Title: Defending Taylor
Author: Miranda Kenneally
Series: Hundred Oaks Series
Publisher: Sourcebooks Fire
Published: July 5th, 2016
Rating: ★★★★★ (5 out of 5)The summary of Defending Taylor from Goodreads:
Captain of the soccer team, president of the Debate Club, contender for valedictorian: Taylor’s always pushed herself to be perfect. After all, that’s what is expected of a senator’s daughter. But one impulsive decision—one lie to cover for her boyfriend—and Taylor’s kicked out of private school. Everything she’s worked so hard for is gone, and now she’s starting over at Hundred Oaks High.
Soccer has always been Taylor’s escape from the pressures of school and family, but it’s hard to fit in and play on a team that used to be her rival. The only person who seems to understand all that she’s going through is her older brother’s best friend, Ezra. Taylor’s had a crush on him for as long as she can remember. But it’s hard to trust after having been betrayed. Will Taylor repeat her past mistakes or can she score a fresh start?
I absolutely love Kenneally’s books. They always make me happy. Coincidentally, I typically have a new one to read when I enter the hospital for my summer stay. They make the three weeks there go by a little quicker, if only for a day. Defending Taylor also has soccer, which I love to watch, so I was even more excited to read.
Everything about Kenneally’s books just makes me smile. They’re overall happy books, but they also are about overcoming some sort of odds. For Taylor, one stupid decision cost both her and her family a lot and she’s trying to rebuild her life and gain her family’s trust back.

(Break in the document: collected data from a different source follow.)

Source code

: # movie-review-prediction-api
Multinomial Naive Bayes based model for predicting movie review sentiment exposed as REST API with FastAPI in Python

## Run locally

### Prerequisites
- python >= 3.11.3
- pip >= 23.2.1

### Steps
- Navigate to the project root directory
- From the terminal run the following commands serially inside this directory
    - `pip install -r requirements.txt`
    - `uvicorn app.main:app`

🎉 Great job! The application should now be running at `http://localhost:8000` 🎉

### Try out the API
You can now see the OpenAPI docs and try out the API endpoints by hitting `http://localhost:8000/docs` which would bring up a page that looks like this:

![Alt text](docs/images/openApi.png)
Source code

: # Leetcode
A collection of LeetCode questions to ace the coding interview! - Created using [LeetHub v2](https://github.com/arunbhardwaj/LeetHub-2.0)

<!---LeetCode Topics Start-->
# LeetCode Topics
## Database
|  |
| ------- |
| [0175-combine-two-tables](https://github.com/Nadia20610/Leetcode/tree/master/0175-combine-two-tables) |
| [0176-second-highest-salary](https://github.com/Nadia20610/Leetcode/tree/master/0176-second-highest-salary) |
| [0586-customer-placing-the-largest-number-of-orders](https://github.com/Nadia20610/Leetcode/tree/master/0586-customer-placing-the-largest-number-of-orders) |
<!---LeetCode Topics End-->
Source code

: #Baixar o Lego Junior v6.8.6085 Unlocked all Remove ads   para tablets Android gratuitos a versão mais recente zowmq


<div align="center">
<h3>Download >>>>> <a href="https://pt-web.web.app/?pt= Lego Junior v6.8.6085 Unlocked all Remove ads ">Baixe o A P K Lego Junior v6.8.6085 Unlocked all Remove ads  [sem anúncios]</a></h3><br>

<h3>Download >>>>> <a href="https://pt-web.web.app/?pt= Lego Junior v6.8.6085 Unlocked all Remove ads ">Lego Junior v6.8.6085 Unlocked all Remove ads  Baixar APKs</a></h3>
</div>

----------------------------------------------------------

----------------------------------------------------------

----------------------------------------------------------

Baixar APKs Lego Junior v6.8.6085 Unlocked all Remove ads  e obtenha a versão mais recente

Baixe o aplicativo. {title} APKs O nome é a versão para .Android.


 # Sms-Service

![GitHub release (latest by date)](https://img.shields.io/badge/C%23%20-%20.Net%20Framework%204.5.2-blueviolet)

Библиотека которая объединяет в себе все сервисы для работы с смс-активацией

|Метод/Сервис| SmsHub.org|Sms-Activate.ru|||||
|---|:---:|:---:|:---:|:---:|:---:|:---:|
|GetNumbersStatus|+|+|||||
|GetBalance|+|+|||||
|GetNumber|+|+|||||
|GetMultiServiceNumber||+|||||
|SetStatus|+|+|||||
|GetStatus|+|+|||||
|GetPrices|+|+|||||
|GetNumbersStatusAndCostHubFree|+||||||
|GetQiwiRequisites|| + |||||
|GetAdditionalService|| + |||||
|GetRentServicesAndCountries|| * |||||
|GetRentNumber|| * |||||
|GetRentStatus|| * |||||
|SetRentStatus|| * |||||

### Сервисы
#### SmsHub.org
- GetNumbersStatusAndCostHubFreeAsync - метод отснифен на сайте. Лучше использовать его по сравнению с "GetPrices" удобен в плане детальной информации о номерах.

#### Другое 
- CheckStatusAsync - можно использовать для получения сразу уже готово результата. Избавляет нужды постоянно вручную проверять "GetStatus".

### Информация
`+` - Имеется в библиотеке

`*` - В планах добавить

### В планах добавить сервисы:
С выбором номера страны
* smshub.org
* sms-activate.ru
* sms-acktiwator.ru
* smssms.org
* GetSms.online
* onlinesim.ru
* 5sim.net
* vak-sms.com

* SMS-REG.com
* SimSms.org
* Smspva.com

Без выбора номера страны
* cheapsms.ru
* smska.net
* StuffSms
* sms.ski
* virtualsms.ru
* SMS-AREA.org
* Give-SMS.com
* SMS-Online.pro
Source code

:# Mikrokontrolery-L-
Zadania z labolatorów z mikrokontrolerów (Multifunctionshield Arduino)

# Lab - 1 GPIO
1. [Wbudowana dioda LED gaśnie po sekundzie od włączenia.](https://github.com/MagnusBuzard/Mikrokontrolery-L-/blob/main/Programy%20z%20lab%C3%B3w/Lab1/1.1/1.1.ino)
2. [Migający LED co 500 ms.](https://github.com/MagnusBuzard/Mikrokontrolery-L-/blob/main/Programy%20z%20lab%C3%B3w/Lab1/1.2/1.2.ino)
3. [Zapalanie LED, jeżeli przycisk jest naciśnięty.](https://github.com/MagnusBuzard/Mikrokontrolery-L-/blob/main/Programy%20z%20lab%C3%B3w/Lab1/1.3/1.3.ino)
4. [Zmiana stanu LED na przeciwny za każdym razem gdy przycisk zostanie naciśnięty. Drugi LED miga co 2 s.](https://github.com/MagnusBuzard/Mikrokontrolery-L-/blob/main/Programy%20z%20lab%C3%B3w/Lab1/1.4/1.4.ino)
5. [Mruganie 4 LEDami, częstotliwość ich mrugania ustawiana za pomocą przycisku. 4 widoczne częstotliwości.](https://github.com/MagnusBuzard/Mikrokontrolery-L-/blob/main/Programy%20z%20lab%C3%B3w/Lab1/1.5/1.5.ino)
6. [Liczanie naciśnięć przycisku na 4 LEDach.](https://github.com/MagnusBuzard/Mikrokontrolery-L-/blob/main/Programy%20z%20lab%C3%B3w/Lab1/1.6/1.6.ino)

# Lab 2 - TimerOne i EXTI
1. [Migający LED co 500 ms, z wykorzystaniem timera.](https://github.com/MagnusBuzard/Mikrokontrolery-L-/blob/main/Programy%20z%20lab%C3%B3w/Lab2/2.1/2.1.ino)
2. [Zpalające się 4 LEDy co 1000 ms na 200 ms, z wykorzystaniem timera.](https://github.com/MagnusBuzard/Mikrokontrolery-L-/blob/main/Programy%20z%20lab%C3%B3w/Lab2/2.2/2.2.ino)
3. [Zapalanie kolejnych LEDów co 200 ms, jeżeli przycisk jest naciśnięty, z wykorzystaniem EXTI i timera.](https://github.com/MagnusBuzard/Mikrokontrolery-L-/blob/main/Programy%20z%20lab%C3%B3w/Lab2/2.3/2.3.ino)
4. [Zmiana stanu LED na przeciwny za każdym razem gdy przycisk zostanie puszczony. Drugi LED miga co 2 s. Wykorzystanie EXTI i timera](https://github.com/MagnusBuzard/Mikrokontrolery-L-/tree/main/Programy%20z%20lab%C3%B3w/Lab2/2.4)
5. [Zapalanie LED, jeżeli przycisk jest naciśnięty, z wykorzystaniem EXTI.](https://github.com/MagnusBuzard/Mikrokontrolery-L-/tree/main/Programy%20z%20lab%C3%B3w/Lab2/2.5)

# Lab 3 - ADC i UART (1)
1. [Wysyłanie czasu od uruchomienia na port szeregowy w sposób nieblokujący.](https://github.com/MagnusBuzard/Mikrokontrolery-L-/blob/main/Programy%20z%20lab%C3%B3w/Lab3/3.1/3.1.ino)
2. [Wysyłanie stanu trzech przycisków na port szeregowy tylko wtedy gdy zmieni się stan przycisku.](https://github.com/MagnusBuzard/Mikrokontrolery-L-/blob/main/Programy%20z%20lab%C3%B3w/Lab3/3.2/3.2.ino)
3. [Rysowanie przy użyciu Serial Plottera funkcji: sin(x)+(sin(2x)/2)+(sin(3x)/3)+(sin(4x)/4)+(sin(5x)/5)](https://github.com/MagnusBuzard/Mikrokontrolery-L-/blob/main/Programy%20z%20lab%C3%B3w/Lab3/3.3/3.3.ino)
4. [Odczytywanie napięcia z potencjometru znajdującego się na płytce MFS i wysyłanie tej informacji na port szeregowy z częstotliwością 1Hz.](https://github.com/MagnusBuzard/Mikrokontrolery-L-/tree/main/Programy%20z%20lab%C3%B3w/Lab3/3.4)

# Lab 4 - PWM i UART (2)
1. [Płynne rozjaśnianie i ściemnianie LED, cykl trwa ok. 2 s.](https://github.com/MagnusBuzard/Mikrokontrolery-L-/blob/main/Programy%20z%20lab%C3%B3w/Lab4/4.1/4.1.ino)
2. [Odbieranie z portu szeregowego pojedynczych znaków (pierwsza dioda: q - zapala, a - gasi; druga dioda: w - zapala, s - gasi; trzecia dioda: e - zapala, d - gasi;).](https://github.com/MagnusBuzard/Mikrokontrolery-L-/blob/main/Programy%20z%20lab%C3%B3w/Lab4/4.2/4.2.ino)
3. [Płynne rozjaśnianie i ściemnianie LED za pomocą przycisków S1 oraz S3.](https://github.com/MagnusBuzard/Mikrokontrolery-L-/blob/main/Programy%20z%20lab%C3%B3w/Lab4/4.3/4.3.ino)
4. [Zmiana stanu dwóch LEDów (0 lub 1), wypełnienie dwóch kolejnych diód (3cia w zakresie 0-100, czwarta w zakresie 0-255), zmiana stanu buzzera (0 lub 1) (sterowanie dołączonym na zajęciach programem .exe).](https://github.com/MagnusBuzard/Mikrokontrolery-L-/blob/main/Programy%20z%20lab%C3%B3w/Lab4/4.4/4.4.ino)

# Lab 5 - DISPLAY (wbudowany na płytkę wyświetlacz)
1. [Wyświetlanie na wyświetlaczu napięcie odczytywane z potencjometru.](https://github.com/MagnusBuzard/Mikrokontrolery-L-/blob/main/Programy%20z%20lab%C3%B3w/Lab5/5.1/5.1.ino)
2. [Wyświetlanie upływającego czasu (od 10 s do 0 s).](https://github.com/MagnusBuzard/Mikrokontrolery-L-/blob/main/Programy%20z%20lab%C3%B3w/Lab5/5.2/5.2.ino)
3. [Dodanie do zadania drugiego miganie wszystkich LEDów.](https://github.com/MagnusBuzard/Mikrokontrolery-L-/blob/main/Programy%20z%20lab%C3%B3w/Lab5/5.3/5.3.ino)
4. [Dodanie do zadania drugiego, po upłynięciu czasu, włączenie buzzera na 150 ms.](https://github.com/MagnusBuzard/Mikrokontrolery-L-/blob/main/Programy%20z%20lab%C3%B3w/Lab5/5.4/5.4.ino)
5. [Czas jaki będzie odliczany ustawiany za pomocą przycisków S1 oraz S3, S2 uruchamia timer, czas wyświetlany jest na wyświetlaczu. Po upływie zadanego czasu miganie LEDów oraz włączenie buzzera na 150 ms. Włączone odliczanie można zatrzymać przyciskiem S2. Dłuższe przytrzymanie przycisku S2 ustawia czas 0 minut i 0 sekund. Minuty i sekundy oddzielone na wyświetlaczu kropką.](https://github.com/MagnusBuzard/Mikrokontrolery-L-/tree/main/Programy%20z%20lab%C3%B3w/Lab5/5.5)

She was expelled from her private school after taking the fall for her ex-boyfriend after a bag of Adderall was found in their possession. She thought her father’s name would protect her, but he refused to let her use his name as an advantage. She’s now enrolled at Hundred Oaks. She’s new and has no one to call a friend. Her high achieving standards don’t mean much at the public school and she’s an outsider the soccer team doesn’t really want.
Kenneally made a note at the end of the book regarding Taylor’s determination to be in clubs, the captain of the soccer team, and being one of the best in school. It’s hard, in today’s world, to understand that achievement isn’t the only path to success. For Taylor, when everything she had worked for was taken from her, she had nothing to fall back on. She didn’t full enjoy life enough to understand that they was always going to be something else to fall back onto. I loved that through the development of the novel, she came to understand that test scores and achievements don’t define a person. They are certainly a part of who she is, but they do not make up her entire character.
I also liked that there was an undercurrent of the pressure teens now face. Taylor tried Adderall so she could stay awake and continue to do school work long after she should have quit for the night. It didn’t go well for her. I don’t think all people go to this extreme, though some do, but there’s always that pressure.
I had to drop out of college because I felt so much pressure I basically had a meltdown. I was always a good student, but trying to be a good student, make friends, be social, and try to keep myself healthy drained me. On top of that, I had untreated depression and anxiety. I cracked, for lack of a better term, and it took me several years to pull myself back together.
There’s a lot more pressure on teens to be successful. They’re supposed to get the best grades, be in activities, be good people, volunteer, and who knows what else just to get into college. And once there, the expectations don’t leave. I certainly admire Taylor and her resilience throughout the novel, for finding a way to deal with the pressure she puts on herself and that she feels from her family.
A small note, but I also liked how Taylor’s father didn’t want her to use his name to get ahead. He wanted her to earn everything on her own, but he also wanted her to face the real consequences of the world. I think that speaks to Taylor’s ability to fight through barriers and find a better path for her life.
I can’t really think of anything. I’m sure I’m quite biased toward Kenneally, but this book was really good. I enjoyed every single minute of reading.
Thank you to Miranda Kenneally for sending me a copy of the book to read while I was in the hospital. The book really helped those last few days from dragging too much and it’s hard to be unhappy when I’m reading such a wonderful story.